Ford is also recalling 4,200 2019 model Ford Mustang, Lincoln Nautilus, and Lincoln Navigator vehicles for instrument panel cluster assemblies that are blank when the vehicles are started. Dealers will update the software. No crashes are reported linked to the recall.
Ford Recalls Over 953,000 Vehicles to Replace Inflators
On Jan. 4, 2019, Ford was recalling more than 953,000 vehicles worldwide to replace Takata passenger airbag inflators that can explode and hurl shrapnel.
The move includes over 782,000 vehicles in the United States and is part of the largest series of recalls in U.S. history.
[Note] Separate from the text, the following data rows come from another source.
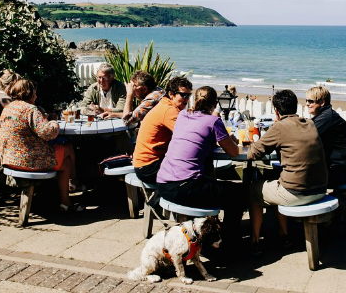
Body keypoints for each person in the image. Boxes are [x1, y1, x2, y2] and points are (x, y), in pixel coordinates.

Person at [156, 86, 246, 242]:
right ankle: (228, 241)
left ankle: (212, 230)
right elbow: (233, 152)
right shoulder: (213, 121)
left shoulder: (183, 115)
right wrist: (230, 138)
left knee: (212, 184)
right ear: (214, 105)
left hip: (163, 183)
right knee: (238, 193)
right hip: (184, 187)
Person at [247, 90, 328, 255]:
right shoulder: (309, 123)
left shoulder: (279, 127)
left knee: (254, 189)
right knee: (277, 182)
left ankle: (254, 241)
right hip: (320, 189)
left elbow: (252, 154)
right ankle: (283, 235)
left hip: (297, 193)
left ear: (276, 111)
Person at [0, 79, 83, 212]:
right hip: (29, 161)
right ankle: (74, 184)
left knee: (65, 163)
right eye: (34, 93)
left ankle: (66, 203)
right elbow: (48, 133)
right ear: (28, 93)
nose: (36, 96)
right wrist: (53, 121)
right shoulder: (30, 110)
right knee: (67, 147)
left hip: (9, 160)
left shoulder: (8, 108)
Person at [132, 76, 192, 185]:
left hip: (144, 164)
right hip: (148, 167)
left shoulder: (165, 104)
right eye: (183, 95)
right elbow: (189, 137)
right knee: (194, 165)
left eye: (189, 95)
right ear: (171, 94)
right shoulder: (170, 110)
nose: (186, 99)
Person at [305, 86, 346, 187]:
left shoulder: (326, 117)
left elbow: (304, 137)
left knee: (300, 180)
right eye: (306, 101)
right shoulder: (327, 115)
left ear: (322, 102)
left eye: (311, 101)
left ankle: (340, 199)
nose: (307, 104)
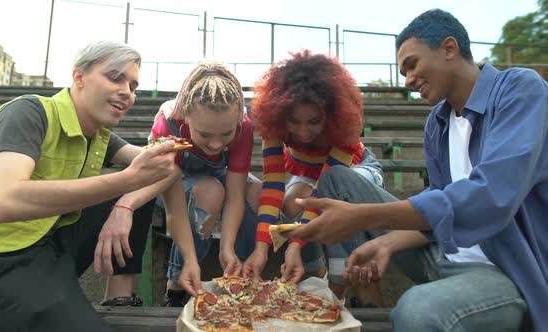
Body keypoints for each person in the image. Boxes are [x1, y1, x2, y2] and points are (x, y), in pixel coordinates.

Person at [285, 9, 547, 331]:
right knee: (338, 180)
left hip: (504, 272)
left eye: (412, 64)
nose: (407, 80)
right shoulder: (438, 122)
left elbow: (491, 196)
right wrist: (387, 243)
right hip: (444, 255)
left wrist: (363, 217)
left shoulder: (519, 90)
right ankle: (356, 292)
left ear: (449, 49)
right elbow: (439, 207)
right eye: (403, 71)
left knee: (416, 309)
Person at [0, 41, 181, 331]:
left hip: (45, 250)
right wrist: (127, 181)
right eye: (115, 78)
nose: (127, 91)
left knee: (139, 184)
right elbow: (5, 202)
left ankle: (119, 296)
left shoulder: (100, 135)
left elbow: (164, 170)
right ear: (78, 77)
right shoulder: (28, 113)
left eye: (134, 85)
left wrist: (125, 205)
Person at [102, 59, 262, 307]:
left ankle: (241, 273)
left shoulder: (243, 126)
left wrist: (226, 247)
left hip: (217, 175)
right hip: (172, 181)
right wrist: (189, 259)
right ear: (186, 116)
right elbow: (173, 203)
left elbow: (237, 193)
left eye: (226, 134)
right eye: (205, 134)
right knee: (210, 191)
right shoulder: (168, 124)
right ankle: (177, 286)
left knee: (256, 189)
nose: (217, 145)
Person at [242, 50, 385, 306]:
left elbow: (328, 188)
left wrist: (295, 243)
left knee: (340, 197)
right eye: (293, 122)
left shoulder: (347, 122)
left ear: (330, 114)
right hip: (307, 174)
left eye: (314, 122)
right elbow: (273, 185)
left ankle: (345, 286)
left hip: (353, 173)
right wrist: (261, 248)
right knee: (292, 201)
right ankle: (313, 272)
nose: (303, 132)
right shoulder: (273, 125)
Included are the 2010 Ford Edge and Lincoln MKX, the 2010 and 2011 Ford Ranger, the 2010 to 2012 Ford Fusion and Lincoln MKZ, the 2010 and 2011 Mercury Milan, and the 2010 to 2014 Ford Mustang.
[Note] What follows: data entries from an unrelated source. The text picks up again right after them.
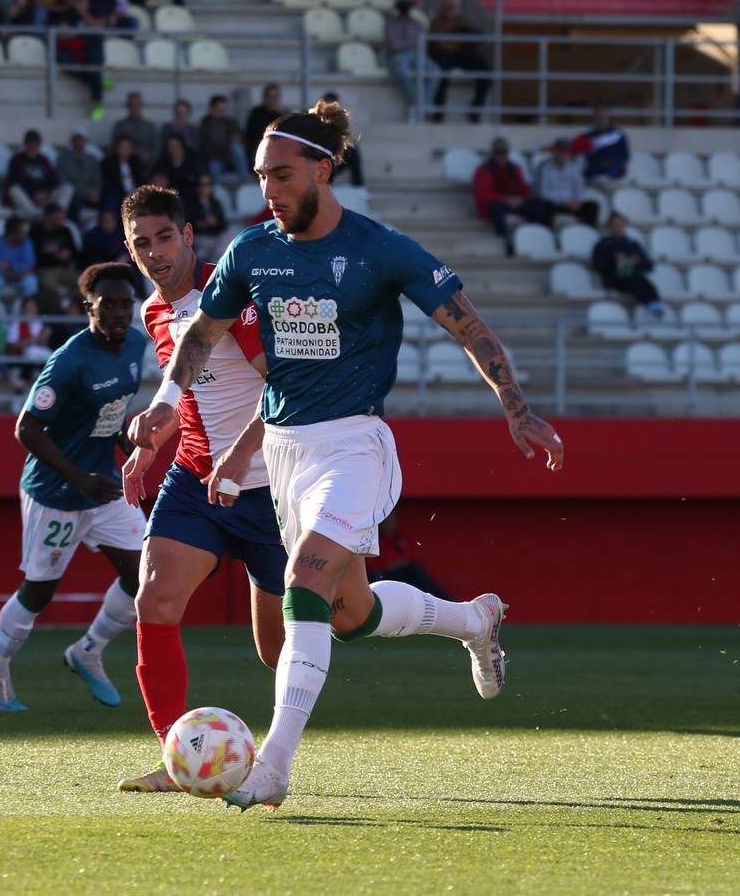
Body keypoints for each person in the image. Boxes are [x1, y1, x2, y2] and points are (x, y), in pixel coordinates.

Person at [127, 99, 564, 809]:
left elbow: (468, 326)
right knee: (347, 613)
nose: (269, 189)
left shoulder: (378, 248)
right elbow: (200, 338)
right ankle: (471, 621)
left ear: (323, 170)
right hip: (289, 456)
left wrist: (515, 405)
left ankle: (271, 769)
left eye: (283, 173)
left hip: (354, 445)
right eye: (262, 175)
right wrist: (167, 406)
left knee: (305, 577)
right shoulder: (251, 252)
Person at [107, 184, 281, 791]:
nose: (154, 253)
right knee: (153, 600)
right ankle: (178, 761)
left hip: (270, 487)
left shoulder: (232, 295)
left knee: (295, 641)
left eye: (163, 237)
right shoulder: (155, 313)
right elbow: (189, 398)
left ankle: (457, 619)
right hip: (195, 480)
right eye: (140, 244)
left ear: (187, 235)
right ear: (130, 252)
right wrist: (148, 449)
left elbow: (285, 392)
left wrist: (240, 456)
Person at [0, 261, 149, 712]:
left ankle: (87, 651)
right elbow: (27, 428)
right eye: (107, 304)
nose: (116, 313)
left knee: (144, 571)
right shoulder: (69, 361)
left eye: (124, 304)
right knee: (39, 591)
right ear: (88, 305)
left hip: (102, 486)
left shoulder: (134, 344)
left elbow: (107, 413)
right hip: (56, 491)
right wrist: (79, 478)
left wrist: (124, 451)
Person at [427, 0, 491, 124]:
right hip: (442, 55)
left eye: (454, 6)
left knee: (486, 69)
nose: (451, 9)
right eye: (449, 5)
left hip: (459, 55)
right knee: (442, 73)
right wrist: (450, 44)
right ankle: (438, 113)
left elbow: (473, 40)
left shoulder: (462, 22)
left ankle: (476, 109)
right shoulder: (436, 22)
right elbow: (435, 43)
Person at [592, 212, 665, 318]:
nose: (618, 228)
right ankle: (652, 306)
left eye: (620, 225)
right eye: (615, 226)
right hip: (614, 279)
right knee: (634, 279)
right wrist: (614, 259)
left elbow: (648, 266)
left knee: (647, 284)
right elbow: (598, 265)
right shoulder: (603, 245)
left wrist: (637, 261)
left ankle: (655, 305)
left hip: (633, 277)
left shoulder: (632, 244)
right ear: (610, 227)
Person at [473, 137, 536, 256]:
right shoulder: (484, 170)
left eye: (504, 153)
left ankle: (535, 237)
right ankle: (503, 240)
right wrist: (504, 199)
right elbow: (482, 194)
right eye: (498, 153)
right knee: (497, 208)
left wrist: (521, 199)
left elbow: (524, 188)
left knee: (537, 207)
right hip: (497, 203)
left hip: (515, 202)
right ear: (494, 153)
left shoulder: (515, 168)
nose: (501, 156)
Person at [50, 0, 107, 121]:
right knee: (64, 60)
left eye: (81, 0)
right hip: (73, 54)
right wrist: (81, 33)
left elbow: (99, 30)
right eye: (77, 0)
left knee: (94, 50)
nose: (79, 2)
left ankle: (97, 105)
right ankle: (98, 82)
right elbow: (62, 35)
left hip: (91, 52)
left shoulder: (95, 11)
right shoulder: (67, 13)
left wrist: (84, 15)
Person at [530, 138, 600, 228]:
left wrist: (577, 201)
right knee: (544, 207)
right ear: (555, 152)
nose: (564, 155)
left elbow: (580, 189)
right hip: (554, 203)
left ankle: (589, 233)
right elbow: (542, 192)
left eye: (566, 152)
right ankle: (548, 235)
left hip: (571, 204)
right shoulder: (544, 167)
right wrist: (562, 202)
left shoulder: (574, 167)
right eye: (561, 152)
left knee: (592, 206)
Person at [385, 0, 433, 122]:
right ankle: (418, 104)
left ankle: (422, 105)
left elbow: (421, 44)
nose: (405, 11)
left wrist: (410, 45)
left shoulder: (417, 24)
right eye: (403, 8)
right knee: (402, 71)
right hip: (397, 56)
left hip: (415, 55)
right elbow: (394, 46)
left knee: (435, 71)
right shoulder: (390, 24)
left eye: (407, 8)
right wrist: (410, 44)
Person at [31, 204, 80, 312]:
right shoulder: (36, 232)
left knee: (83, 282)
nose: (62, 220)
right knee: (49, 286)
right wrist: (55, 256)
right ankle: (59, 315)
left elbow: (75, 253)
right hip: (45, 270)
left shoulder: (65, 231)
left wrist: (67, 255)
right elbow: (35, 256)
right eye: (59, 218)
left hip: (64, 269)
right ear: (50, 217)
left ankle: (75, 311)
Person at [5, 130, 58, 220]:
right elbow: (13, 181)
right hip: (26, 198)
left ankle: (57, 216)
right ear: (25, 145)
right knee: (14, 190)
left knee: (67, 188)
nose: (33, 147)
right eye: (30, 144)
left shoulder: (44, 160)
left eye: (36, 144)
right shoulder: (16, 160)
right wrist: (33, 194)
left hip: (44, 197)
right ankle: (37, 216)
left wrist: (46, 193)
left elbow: (53, 180)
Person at [0, 217, 38, 304]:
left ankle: (27, 312)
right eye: (22, 232)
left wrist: (11, 266)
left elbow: (29, 264)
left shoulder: (26, 242)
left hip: (18, 277)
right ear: (13, 233)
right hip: (0, 276)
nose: (25, 234)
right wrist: (12, 272)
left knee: (31, 281)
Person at [571, 107, 630, 183]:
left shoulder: (618, 134)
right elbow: (571, 151)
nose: (601, 119)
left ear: (609, 118)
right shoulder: (587, 137)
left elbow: (625, 156)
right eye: (598, 117)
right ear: (594, 119)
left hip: (614, 175)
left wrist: (611, 163)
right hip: (593, 175)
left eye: (604, 116)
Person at [6, 295, 52, 386]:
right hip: (21, 360)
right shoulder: (16, 324)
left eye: (33, 308)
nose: (31, 311)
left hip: (40, 359)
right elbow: (11, 346)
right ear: (23, 310)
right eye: (28, 308)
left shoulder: (41, 324)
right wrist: (32, 340)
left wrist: (44, 338)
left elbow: (44, 345)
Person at [57, 126, 102, 218]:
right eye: (77, 139)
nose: (79, 142)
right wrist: (85, 193)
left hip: (90, 195)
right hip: (72, 196)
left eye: (81, 139)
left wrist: (95, 191)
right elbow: (63, 182)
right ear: (72, 141)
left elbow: (97, 180)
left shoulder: (92, 160)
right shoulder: (63, 159)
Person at [199, 95, 245, 181]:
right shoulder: (205, 125)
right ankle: (216, 192)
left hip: (229, 157)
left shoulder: (230, 122)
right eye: (219, 109)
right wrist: (226, 156)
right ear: (212, 110)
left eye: (223, 109)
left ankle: (246, 180)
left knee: (237, 148)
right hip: (215, 158)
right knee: (214, 166)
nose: (222, 112)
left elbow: (239, 135)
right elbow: (206, 148)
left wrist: (236, 137)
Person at [184, 173, 228, 262]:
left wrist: (215, 223)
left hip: (215, 236)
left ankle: (212, 260)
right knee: (221, 246)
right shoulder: (190, 204)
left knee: (230, 234)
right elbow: (186, 223)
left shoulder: (216, 204)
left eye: (208, 184)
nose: (205, 188)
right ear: (197, 187)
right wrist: (201, 224)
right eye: (203, 185)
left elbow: (223, 224)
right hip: (200, 236)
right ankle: (215, 262)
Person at [243, 84, 284, 178]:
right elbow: (250, 134)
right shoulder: (256, 113)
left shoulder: (283, 115)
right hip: (258, 147)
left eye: (275, 97)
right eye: (271, 97)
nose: (273, 100)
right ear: (265, 98)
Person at [100, 135, 148, 211]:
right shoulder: (108, 163)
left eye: (128, 147)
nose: (125, 150)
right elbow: (110, 183)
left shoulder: (135, 161)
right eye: (123, 147)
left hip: (134, 192)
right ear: (117, 148)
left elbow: (141, 179)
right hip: (117, 194)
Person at [112, 92, 159, 166]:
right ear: (128, 106)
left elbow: (156, 147)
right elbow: (114, 147)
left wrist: (149, 156)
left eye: (137, 104)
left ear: (141, 106)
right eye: (132, 105)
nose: (134, 107)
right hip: (125, 164)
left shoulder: (149, 126)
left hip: (146, 164)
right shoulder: (120, 126)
Takata used the chemical ammonium nitrate to create an explosion to inflate airbags. But it can deteriorate over time due to heat and humidity and explode with too much force, blowing apart a metal canister designed to contain the explosion. At least 23 people have been killed worldwide and hundreds injured by the inflators.
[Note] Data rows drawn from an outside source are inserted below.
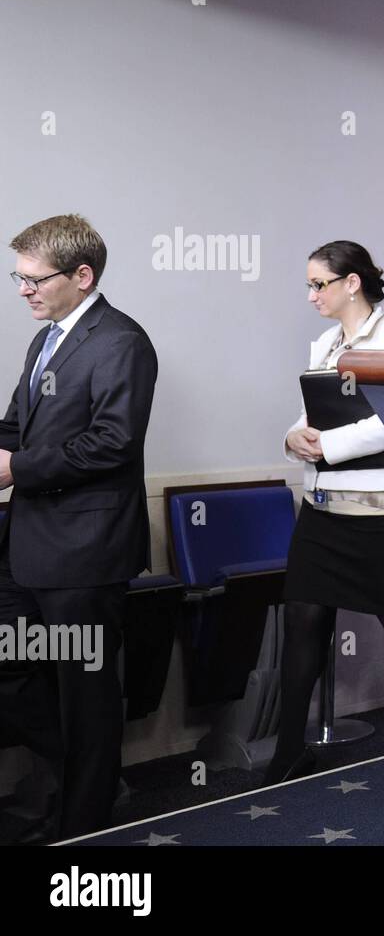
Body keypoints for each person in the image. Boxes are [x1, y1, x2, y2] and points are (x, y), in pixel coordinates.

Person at [263, 240, 384, 786]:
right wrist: (293, 437)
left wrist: (327, 444)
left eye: (317, 284)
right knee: (303, 616)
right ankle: (289, 750)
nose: (310, 296)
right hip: (323, 506)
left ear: (351, 283)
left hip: (380, 507)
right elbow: (308, 413)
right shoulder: (324, 342)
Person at [0, 214, 158, 839]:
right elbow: (17, 425)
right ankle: (83, 779)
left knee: (87, 701)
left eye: (34, 279)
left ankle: (83, 830)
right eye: (18, 277)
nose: (23, 291)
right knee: (15, 668)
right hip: (26, 547)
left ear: (82, 275)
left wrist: (18, 470)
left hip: (86, 553)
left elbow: (114, 442)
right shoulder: (46, 340)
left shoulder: (122, 341)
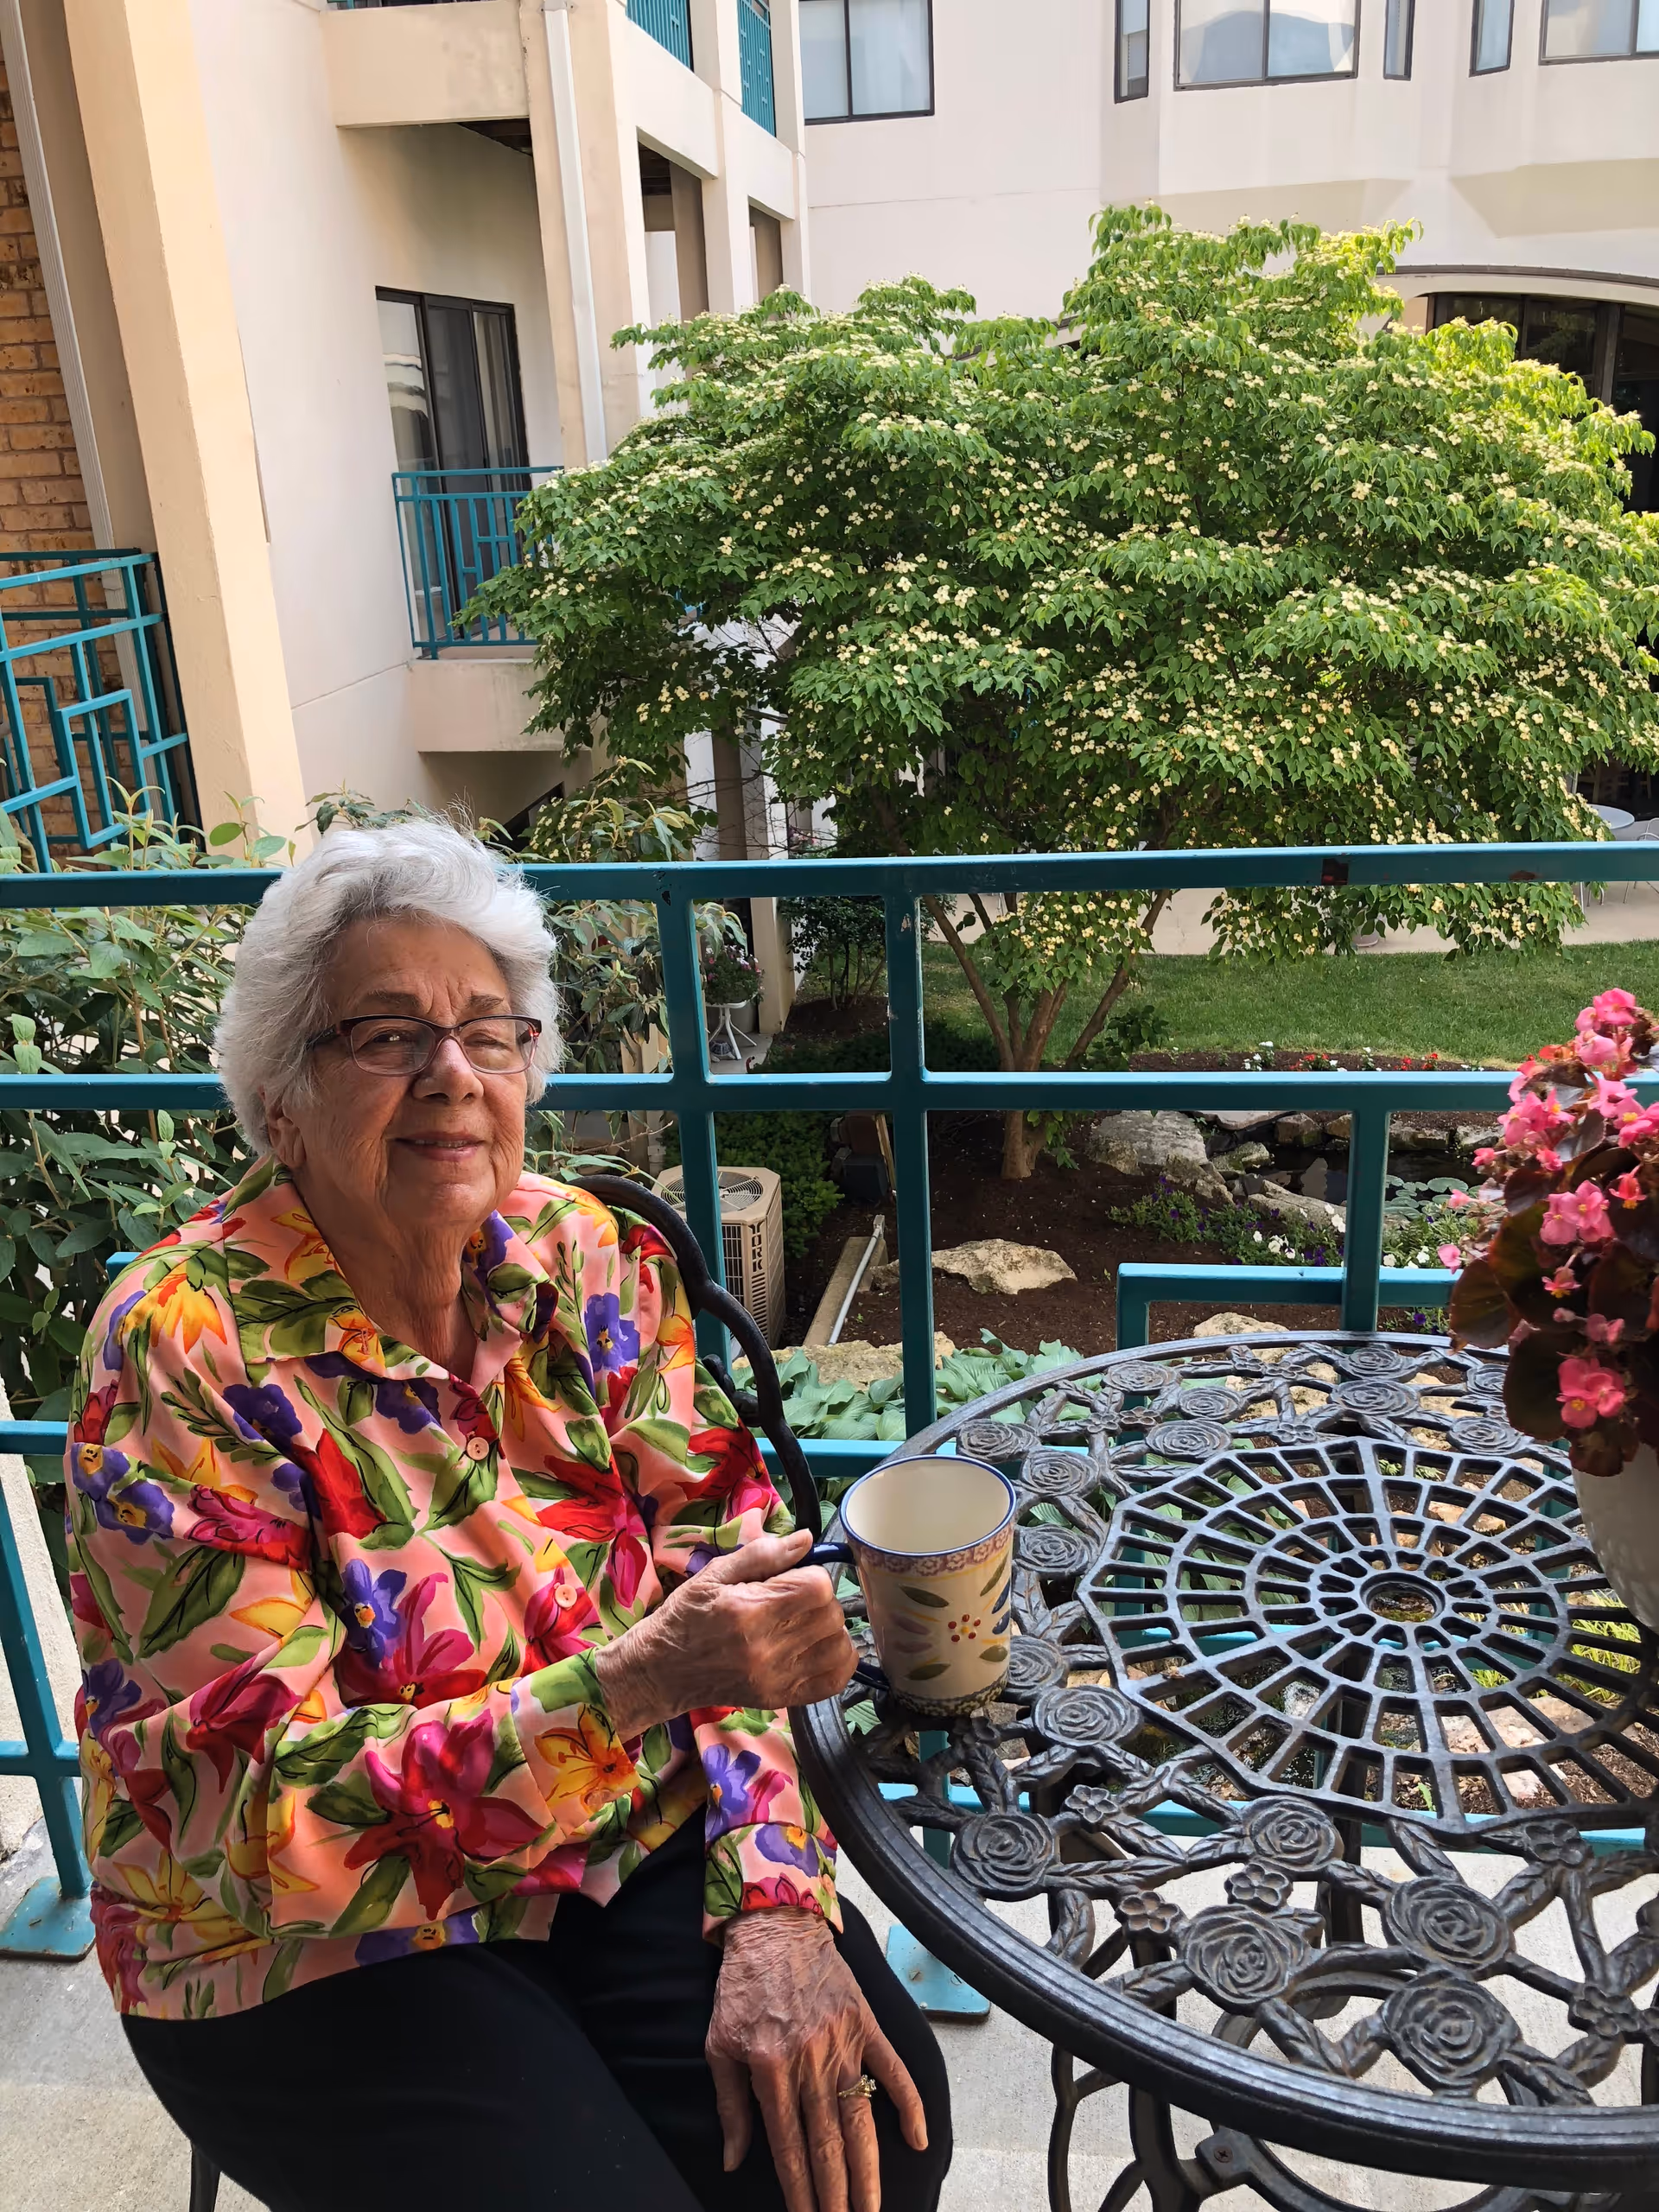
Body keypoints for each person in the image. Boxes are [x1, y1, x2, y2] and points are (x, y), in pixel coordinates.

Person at [66, 820, 950, 2212]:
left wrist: (775, 1898)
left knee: (872, 2152)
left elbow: (733, 1560)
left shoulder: (585, 1252)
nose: (454, 1075)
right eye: (386, 1036)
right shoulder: (183, 1347)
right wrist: (642, 1681)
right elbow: (252, 1811)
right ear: (280, 1099)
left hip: (607, 1827)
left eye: (491, 1032)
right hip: (303, 1936)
Ford says it doesn’t know of any injuries in vehicles included in this recall.
More than three years after the U.S. National Highway Traffic Safety Administration took over management of recalls involving Takata inflators, one-third of the recalled inflators still have not been replaced, according to an annual report from the government and a court-appointed monitor.
The report says 16.7 million faulty inflators out of 50 million under recall have yet to be replaced. And 10 million more inflators are scheduled to be recalled, including the Ford vehicles.
The inflators grow more dangerous as they get older because ammonium nitrate deteriorates due to high humidity and cycles from hot temperatures to cold. The most dangerous inflators are in areas of the South along the Gulf of Mexico that have high humidity.
The Associated Press contributed to this report.